Outiller la participation des salariés en entreprise pour accompagner la transformation digitale

La transition numérique affecte aujourd’hui tous les métiers et tous les secteurs. Parallèlement, de nombreux outils numériques émergent pour outiller la participation de tous. Comment faire en sorte que ces deux courants convergent mieux au sein des entreprises pour contribuer à la fois à l’amélioration des conditions de travail et à une meilleure performance des organisations ? Clément Ruffier, chargé de mission Anact, nous livre quelques éléments de réponse.

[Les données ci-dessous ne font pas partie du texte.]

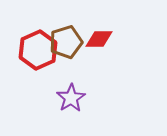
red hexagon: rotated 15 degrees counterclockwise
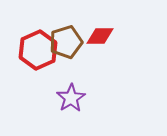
red diamond: moved 1 px right, 3 px up
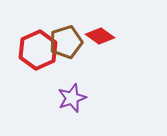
red diamond: rotated 36 degrees clockwise
purple star: moved 1 px right; rotated 12 degrees clockwise
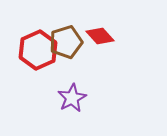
red diamond: rotated 12 degrees clockwise
purple star: rotated 8 degrees counterclockwise
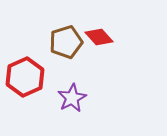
red diamond: moved 1 px left, 1 px down
red hexagon: moved 13 px left, 27 px down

Les outils numériques ouvrent de nouveaux horizons en matière de participation des citoyens à la société. Les civicTechs – civic technology – cherchent ainsi à faciliter les fonctionnements démocratiques en rendant plus visibles les processus politiques, en favorisant la transparence et la mise à disponibilité les données publiques, en soutenant la création de communautés ou de réseaux citoyens, en facilitant le financement de projets, les processus de vote ou plus généralement en aidant à la co-conception de documents ou de décisions.

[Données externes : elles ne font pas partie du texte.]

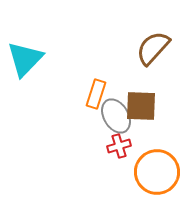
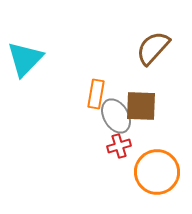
orange rectangle: rotated 8 degrees counterclockwise
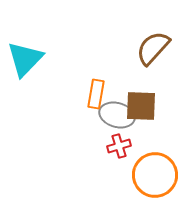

On peut citer par exemple Loomio un outil d’aide à la décision collective, Stig qui organise les débats, le comparateur de programme Voxe, LaPrimaire.org qui visait à organiser une primaire citoyenne ou encore Fullmobs qui aide à animer des mobilisations ponctuelles.

Mais ce courant peut-il pénétrer l’entreprise et aider à développer la participation des salariés et des parties-prenantes – partenaires, prestataires, travailleurs indépendants, etc. ?

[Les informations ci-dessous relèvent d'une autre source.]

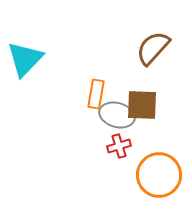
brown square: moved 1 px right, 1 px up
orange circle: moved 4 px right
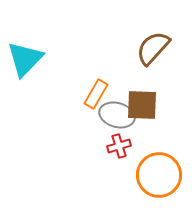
orange rectangle: rotated 20 degrees clockwise
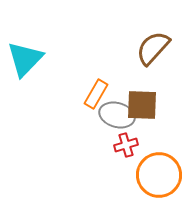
red cross: moved 7 px right, 1 px up
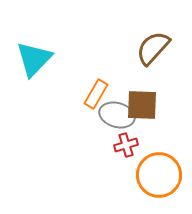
cyan triangle: moved 9 px right
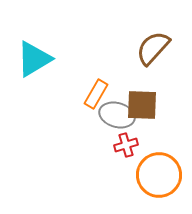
cyan triangle: rotated 15 degrees clockwise
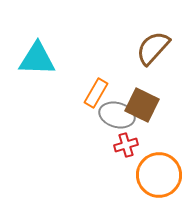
cyan triangle: moved 3 px right; rotated 33 degrees clockwise
orange rectangle: moved 1 px up
brown square: rotated 24 degrees clockwise
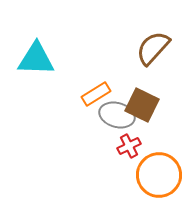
cyan triangle: moved 1 px left
orange rectangle: moved 1 px down; rotated 28 degrees clockwise
red cross: moved 3 px right, 1 px down; rotated 10 degrees counterclockwise
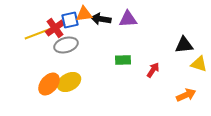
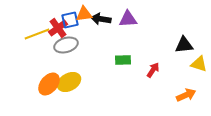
red cross: moved 3 px right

La promesse du numérique consisterait ici à construire/équiper un écosystème favorisant la délibération, la coopération et l’implication de tous, pour une amélioration des conditions de travail et une meilleure performance des organisations de travail.
Or pour y répondre, deux défis doivent encore être relevés :
- faire d’avantage de place à la participation dans les processus de conception des technologies et des écosystèmes numériques qui peuplent et structurent les environnements de travail,
- apporter les potentialités des outils technologiques et architectures numériques dans les démarches de participation mises en œuvre dans les organisations de travail.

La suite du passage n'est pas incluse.